_EXERCISE INSTRUCTIONS:_
Every entry, from first to last, is to be written out exactly.

※

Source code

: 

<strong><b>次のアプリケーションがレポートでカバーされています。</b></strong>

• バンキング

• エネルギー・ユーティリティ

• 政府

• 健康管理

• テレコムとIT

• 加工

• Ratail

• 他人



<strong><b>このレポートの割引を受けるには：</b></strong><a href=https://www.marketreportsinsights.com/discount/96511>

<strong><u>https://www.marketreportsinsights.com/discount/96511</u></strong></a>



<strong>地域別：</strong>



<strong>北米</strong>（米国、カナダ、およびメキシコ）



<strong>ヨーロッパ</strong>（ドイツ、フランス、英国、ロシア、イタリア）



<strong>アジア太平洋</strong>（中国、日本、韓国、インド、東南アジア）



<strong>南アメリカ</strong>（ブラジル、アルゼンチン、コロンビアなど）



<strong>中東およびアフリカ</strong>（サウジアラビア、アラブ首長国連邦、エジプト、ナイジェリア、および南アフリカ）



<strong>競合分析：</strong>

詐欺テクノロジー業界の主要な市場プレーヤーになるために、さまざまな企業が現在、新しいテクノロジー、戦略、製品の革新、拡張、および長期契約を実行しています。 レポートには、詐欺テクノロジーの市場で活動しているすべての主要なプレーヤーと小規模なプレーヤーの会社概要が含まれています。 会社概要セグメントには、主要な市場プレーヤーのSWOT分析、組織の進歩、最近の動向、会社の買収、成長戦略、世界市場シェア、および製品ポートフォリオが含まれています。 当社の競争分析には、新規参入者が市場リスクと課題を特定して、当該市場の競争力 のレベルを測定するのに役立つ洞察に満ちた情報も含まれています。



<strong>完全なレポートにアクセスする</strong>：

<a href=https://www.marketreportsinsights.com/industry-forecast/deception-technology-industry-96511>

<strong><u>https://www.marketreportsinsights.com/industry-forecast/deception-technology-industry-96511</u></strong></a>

※

_EXERCISE OUTPUT:_
Source code

: 

<strong><b>次のアプリケーションがレポートでカバーされています。</b></strong>

• バンキング

• エネルギー・ユーティリティ

• 政府

• 健康管理

• テレコムとIT

• 加工

• Ratail

• 他人



<strong><b>このレポートの割引を受けるには：</b></strong><a href=https://www.marketreportsinsights.com/discount/96511>

<strong><u>https://www.marketreportsinsights.com/discount/96511</u></strong></a>



<strong>地域別：</strong>



<strong>北米</strong>（米国、カナダ、およびメキシコ）



<strong>ヨーロッパ</strong>（ドイツ、フランス、英国、ロシア、イタリア）



<strong>アジア太平洋</strong>（中国、日本、韓国、インド、東南アジア）



<strong>南アメリカ</strong>（ブラジル、アルゼンチン、コロンビアなど）



<strong>中東およびアフリカ</strong>（サウジアラビア、アラブ首長国連邦、エジプト、ナイジェリア、および南アフリカ）



<strong>競合分析：</strong>

詐欺テクノロジー業界の主要な市場プレーヤーになるために、さまざまな企業が現在、新しいテクノロジー、戦略、製品の革新、拡張、および長期契約を実行しています。 レポートには、詐欺テクノロジーの市場で活動しているすべての主要なプレーヤーと小規模なプレーヤーの会社概要が含まれています。 会社概要セグメントには、主要な市場プレーヤーのSWOT分析、組織の進歩、最近の動向、会社の買収、成長戦略、世界市場シェア、および製品ポートフォリオが含まれています。 当社の競争分析には、新規参入者が市場リスクと課題を特定して、当該市場の競争力 のレベルを測定するのに役立つ洞察に満ちた情報も含まれています。



<strong>完全なレポートにアクセスする</strong>：

<a href=https://www.marketreportsinsights.com/industry-forecast/deception-technology-industry-96511>

<strong><u>https://www.marketreportsinsights.com/industry-forecast/deception-technology-industry-96511</u></strong></a>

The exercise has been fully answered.